-- Document extract --
********************

A unified graphical user experience toolkit for Go desktop applications. macOS, Windows, and Linux are supported.
Unison is built upon glfw. As such, it requires some setup prior to being able to build correctly:
- On macOS, you need Xcode or Command Line Tools for Xcode (
xcode-select --install
) for required headers and libraries. - On Ubuntu/Debian-like Linux distributions, you need
libgl1-mesa-dev
andxorg-dev
packages. - On CentOS/Fedora-like Linux distributions, you
need
libX11-devel libXcursor-devel libXrandr-devel libXinerama-devel mesa-libGL-devel libXi-devel libXxf86vm-devel
packages. - On Windows, you need tdm-gcc as well as git-scm for its bash shell.
- See compilation dependencies for full details.
This version of Unison was built using Go 1.22. It has been compiled under many earlier versions of Go in the past, but only Go 1.22+ will be considered as I make further changes.
An example application can be found in the example
directory:
go run example/main.go
Unison was developed with the needs of my personal projects in mind, so may not be a good fit for your particular needs. I'm open to suggestions on ways to improve the code and will happily consider Pull Requests with bug fixes or feature additions.
Unison is very much a work in progress. As such, it is likely to have breaking changes. To reflect this, a version number of 0.x.x will be in use until such time that I'm comfortable locking things down to ensure compatibility between releases. Please keep this in mind when making the decision to use Unison in your own code.
Unison defines its own look and feel for widgets and will likely be adjusted over time. This was done to provide as much consistency as possible between all supported platforms. It also side-steps issues where a given platform itself has no or poorly defined standards. Colors, fonts, spacing, how the widgets behave, and more are customizable, so if you are feeling particularly ambitious, you could create your own theming that matches a given platform.

********************

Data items
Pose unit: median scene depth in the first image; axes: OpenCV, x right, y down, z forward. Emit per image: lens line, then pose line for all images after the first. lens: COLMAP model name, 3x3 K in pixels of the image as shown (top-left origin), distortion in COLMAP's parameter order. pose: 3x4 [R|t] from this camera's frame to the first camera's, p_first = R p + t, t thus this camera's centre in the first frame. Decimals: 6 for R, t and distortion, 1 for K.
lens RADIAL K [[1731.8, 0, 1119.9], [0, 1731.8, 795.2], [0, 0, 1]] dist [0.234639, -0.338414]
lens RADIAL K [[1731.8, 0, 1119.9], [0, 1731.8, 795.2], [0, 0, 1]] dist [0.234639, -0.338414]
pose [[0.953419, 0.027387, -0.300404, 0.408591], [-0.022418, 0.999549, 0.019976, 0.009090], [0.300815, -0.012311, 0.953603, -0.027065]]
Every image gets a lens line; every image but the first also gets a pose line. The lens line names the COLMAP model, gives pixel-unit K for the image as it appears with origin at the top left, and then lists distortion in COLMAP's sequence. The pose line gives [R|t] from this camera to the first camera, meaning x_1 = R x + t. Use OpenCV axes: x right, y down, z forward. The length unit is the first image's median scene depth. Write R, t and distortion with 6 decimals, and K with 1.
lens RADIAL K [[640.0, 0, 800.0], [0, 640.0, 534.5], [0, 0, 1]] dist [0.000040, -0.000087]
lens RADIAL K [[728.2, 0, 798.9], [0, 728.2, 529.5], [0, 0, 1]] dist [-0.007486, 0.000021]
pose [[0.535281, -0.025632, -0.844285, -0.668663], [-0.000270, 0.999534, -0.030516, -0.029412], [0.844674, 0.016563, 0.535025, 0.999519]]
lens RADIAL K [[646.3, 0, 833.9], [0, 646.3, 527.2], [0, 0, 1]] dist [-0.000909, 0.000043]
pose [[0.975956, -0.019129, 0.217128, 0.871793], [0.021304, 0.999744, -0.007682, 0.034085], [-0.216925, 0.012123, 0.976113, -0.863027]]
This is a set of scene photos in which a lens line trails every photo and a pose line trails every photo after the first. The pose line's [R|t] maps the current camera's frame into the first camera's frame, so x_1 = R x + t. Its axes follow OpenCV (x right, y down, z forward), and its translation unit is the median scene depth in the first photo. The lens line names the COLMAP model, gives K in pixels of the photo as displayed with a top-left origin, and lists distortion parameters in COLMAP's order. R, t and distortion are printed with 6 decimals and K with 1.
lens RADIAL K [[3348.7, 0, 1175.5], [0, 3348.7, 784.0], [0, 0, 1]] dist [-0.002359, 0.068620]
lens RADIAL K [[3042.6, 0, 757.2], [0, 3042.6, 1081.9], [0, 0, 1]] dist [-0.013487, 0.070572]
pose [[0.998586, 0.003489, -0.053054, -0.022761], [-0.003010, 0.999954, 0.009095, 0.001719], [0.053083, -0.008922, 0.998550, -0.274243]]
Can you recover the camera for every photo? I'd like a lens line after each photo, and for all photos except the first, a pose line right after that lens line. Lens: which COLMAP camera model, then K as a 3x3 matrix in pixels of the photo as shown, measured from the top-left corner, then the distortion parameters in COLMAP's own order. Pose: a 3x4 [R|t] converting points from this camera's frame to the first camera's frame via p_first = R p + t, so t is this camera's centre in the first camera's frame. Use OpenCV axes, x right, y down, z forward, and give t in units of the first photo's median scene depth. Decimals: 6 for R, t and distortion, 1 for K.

********************

-- Exercise instructions --
1. According to the Unison description, which Go version was this version of Unison built with?
2. Repeat the stretch of the Unison description from "This version of" through "your own code.".
The entries are separate material and not part of the Unison description.

-- Answers per task --
1. Go 1.22

2.
This version of Unison was built using Go 1.22. It has been compiled under many earlier versions of Go in the past, but only Go 1.22+ will be considered as I make further changes.
An example application can be found in the example
directory:
go run example/main.go
Unison was developed with the needs of my personal projects in mind, so may not be a good fit for your particular needs. I'm open to suggestions on ways to improve the code and will happily consider Pull Requests with bug fixes or feature additions.
Unison is very much a work in progress. As such, it is likely to have breaking changes. To reflect this, a version number of 0.x.x will be in use until such time that I'm comfortable locking things down to ensure compatibility between releases. Please keep this in mind when making the decision to use Unison in your own code.